Cybersecurity concerns are evolving and with data privacy laws cracking down on the way companies manage consumer data, one of the biggest questions for businesses is how to develop security strategies that could effectively combat data breaches, malware, and limit vulnerabilities within the already existing system.

Lava Lamp Helps Promote CyberSecurity
Pexels/Mark Elliot

Trend Micro cites out of date security systems, weak passwords, and malware to be the leading causes of data breaches. Instead of high caliber attacks, cybercriminals succeeded through exploiting site vulnerabilities. The Microsoft Security Intelligence Report also highlights that while ransomware attacks are declining, phishing continued to be the preferred attack in 2018.

However, Cisco's 2019 Benchmark Study also warns that attackers are still creating even more sophisticated malware and evading detection and that defenders and adversaries alike have access to the same tools. This is why the technology conglomerate urges businesses to take stock of the current state of their company's cybersecurity strategies and stay ahead of any potential risks.

So while more value is being put unto adaptive multi-factor authentication (MFA), next-generation firewalls, and building resilient data centers as a response, one company forgoes the traditional in favor of lava lamps.

Cloudflare is one of the growing website infrastructure and security companies in the Forbes Cloud 100 List. Founded in 2009, the corporation has since amassed over 600,000 clients ranging from small blogs to Fortune 500 companies. They also have around 100 lava lamps covering the walls in their San Francisco lobby called the "Wall of Entropy", with a camera periodically taking photos of the lamps and sending it to their servers.

(Photo : Peter Herrmann)

But what do these 70s relics have to do with such a high-tech problem as cybersecurity?

In order to protect data stored by similar web security companies, the billions of data packets generated by each user are encoded in a way that makes it difficult for malicious hackers to decrypt.

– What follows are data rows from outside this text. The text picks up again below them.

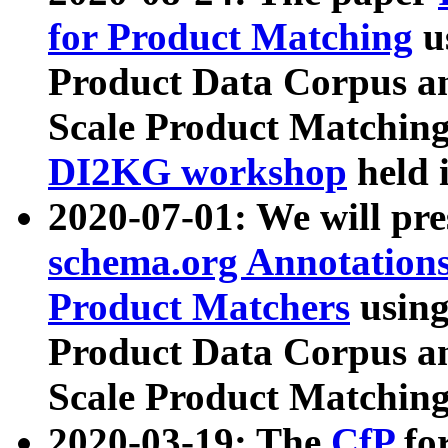
for Product Matching
u
Product Data Corpus a
Scale Product Matching
DI2KG workshop
held 
2020-07-01: We will pr
schema.org Annotations
Product Matchers
usin
Product Data Corpus a
Scale Product Matching
2020-03-19: The
CfP
fo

A large factor of cryptography depends on randomness; whether a 6-digit password can be predicted by a malicious attack depends largely on the strength of the encryption techniques utilized. Algorithms can be created to generate close approximations of randomness, but the logical nature of computers makes its predictability a poor choice for generating encryption keys.

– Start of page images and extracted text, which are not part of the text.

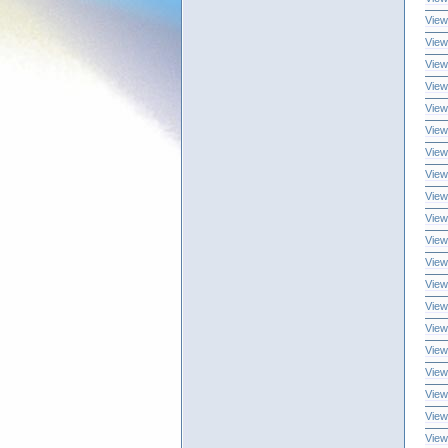
View
View
View
View
View
View
View
View
View
View
View
View
View
View
View
View
View
View
View
View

On the other hand, recent discoveries in cryptography have shown that real-world data proves to be a good source for randomness given the unpredictability of physical phenomena.

Lava lamps, in particular, have the quality of creating consistently unique shapes, the characteristics of its fluid mechanics ensuring that no shape takes form more than once. The photos taken of the lava lamps are stored as a series of numbers, with each pixel being assigned a numerical value, generating a string of random numbers that can be used as secure encryption keys via a pseudorandom number generator (PRNG).

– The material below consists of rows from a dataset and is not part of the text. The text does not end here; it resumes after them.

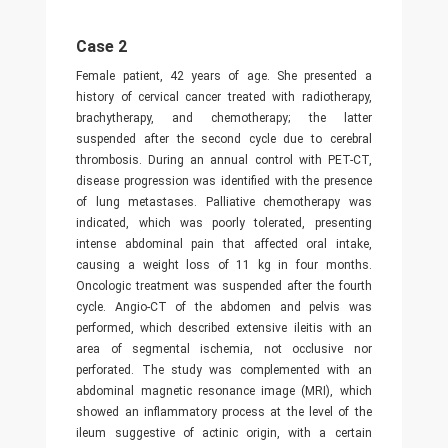
Case 2
Female patient, 42 years of age. She presented a
history of cervical cancer treated with radiotherapy,
brachytherapy, and chemotherapy; the latter
suspended after the second cycle due to cerebral
thrombosis. During an annual control with PET-CT,
disease progression was identified with the presence
of lung metastases. Palliative chemotherapy was
indicated, which was poorly tolerated, presenting
intense abdominal pain that affected oral intake,
causing a weight loss of 11 kg in four months.
Oncologic treatment was suspended after the fourth
cycle. Angio-CT of the abdomen and pelvis was
performed, which described extensive ileitis with an
area of segmental ischemia, not occlusive nor
perforated. The study was complemented with an
abdominal magnetic resonance image (MRI), which
showed an inflammatory process at the level of the
ileum suggestive of actinic origin, with a certain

But as unique as this approach to cryptography is, it turns out that lava lamps have been used as a hardware random number generator as far back as the mid-90s.

Although the original patent for Lavarand in 1996 has expired, co-founder Landon Noll made an improved RNG called LavaRnd in the early 2000s. LavaRnd utilizes a similarly hardware-based technique available for free without a license that could help anyone build a LavaRand server, lying down the groundwork for budding tech giants like Cloudflare change the landscape of computer science.